= John Stoke (doctor) =

New Zealand doctor

John Charles Jamieson Stoke (1928–2000) was an English-New Zealand medical doctor. He was Director of Public Health in New Zealand from 1986 to 1987.

== Early life and education ==

Stoke was born on 14 August 1928, in Leigh-on-Sea, in Essex, England. Stoke's father was the son of Polish immigrants who came to England under a church sponsorship in the 1880s. His mother was the daughter of a Scottish marine engineer. His parents met (in London) through church activities and married in 1918.

When World War II broke out, the family had to move from Essex for safety reasons to Surrey. Stoke gained a scholarship and went to school at the King Edward 6th Grammar School in Guildford. In 1943, the family returned to Leigh-on-Sea, and Stoke attended the local grammar school in Westcliff. He passed his matriculation exam in 1944 with distinction in history, Latin, and maths.

In 1946, Stoke was accepted for medical training at St Bartholomew's Hospital in London.

== In Zimbabwe ==

After graduating from medical school, Stoke did "house appointments" in hospitals from 1952 to 1953. He became a Surgeon Lieutenant in the Royal Navy and served there from 1953 to 1957. During this time, Stoke met Bernice and they were married in 1954.

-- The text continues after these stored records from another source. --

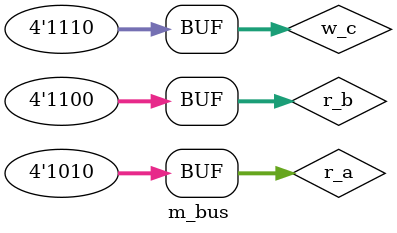
<source format=v>
module m_bus();
  reg [3:0] r_a, r_b;
  wire [3:0] w_c;
  assign w_c = r_a | r_b;
  initial begin
    r_a <= 4'b1010;
    r_b <= 4'b1100;
  end
  always@(*) #1 $display("%3d %b %b %b", $time, r_a, r_b, w_c);
endmodule

</source>
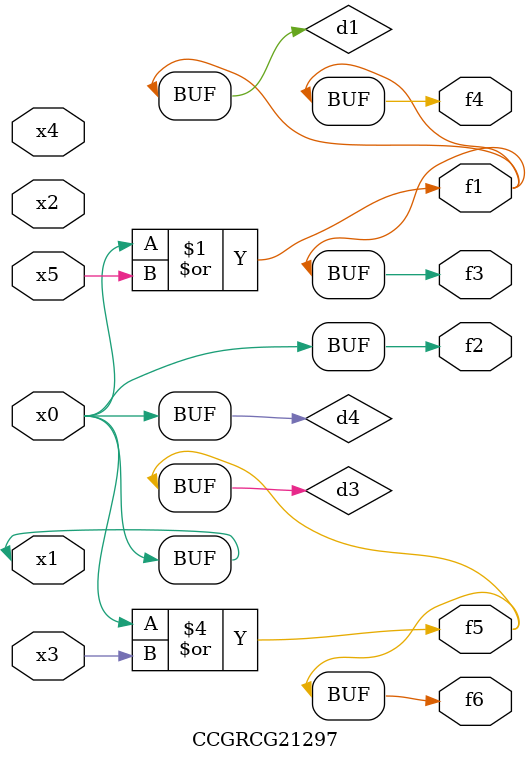
<source format=v>
module CCGRCG21297(
	input x0, x1, x2, x3, x4, x5,
	output f1, f2, f3, f4, f5, f6
);

	wire d1, d2, d3, d4;

	or (d1, x0, x5);
	xnor (d2, x1, x4);
	or (d3, x0, x3);
	buf (d4, x0, x1);
	assign f1 = d1;
	assign f2 = d4;
	assign f3 = d1;
	assign f4 = d1;
	assign f5 = d3;
	assign f6 = d3;
endmodule

</source>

In 1958, the family moved to Southern Rhodesia. Stoke initially worked as a general practitioner in rural areas. During this time he became involved in leprosy work. He trained locals in leprosy treatment, with the result that leper colonies in the area became unnecessary.

After a period as a general practitioner in Salisbury (Harare), Stoke became Senior Medical Officer in the Royal Rhodesian Air Force, and the family moved to (Gwelo). It was during this time that he developed his interest in Occupational and Preventive Medicine.

In 1969, the family returned to Salisbury, and Stoke became a lecturer in Preventive Medicine at the University of Rhodesia, where he worked until 1976. In 1975 he returned to England on sabbatical, and did post-graduate work in Occupational Medicine. During this time the political situation in Rhodesia was deteriorating. Faced with the prospect that his elder sons would soon be drafted into the Rhodesian army, Stoke decided to migrate. After applying for several positions around the world, he was offered a position in New Zealand.

== In New Zealand ==
In 1976, the family migrated to New Zealand, leaving behind the two eldest boys to complete their university studies – Mike in Cape Town and Alan in Salisbury. They settled in Paraparaumu. Stoke initially was Senior Medical Officer with the Ministry of Transport, and then joined the Ministry of Health, with responsibility for Occupational Health.

In 1981, Stoke undertook a World Health Organization (WHO) fellowship, studying the effect of political and socioeconomic systems on occupational health. The four-month fellowship included visits to Canada, USA, Ireland, United Kingdom, the USSR and Sweden.

In 1986, Stoke was appointed Director of Public Health in New Zealand. During this time he also did some lecturing in community health at the Wellington branch of Otago Medical School, and was active in the Asia/Pacific branch of the WHO.

In 1987, complications from cataract surgery resulted in Stoke's retirement from the Ministry of Health. After some months of convalescence, his vision improved sufficiently for him to work again, and he was appointed co-ordinator of the Occupational Health Task Force of the National Health Institute. Stoke retired again in 1989. John's work with the World Health Organization continued after his retirement. He undertook assignments in the Western Pacific, China, Vietnam and Papua New Guinea.

Stoke died on 27 July 2000, in Auckland.

In 2001 ANZSOM (NZ) - The Australia & New Zealand Society of Occupational Medicine inaugurated the John Stoke Medal in his honour, as a way of recognising special contributions to occupational medicine by its members.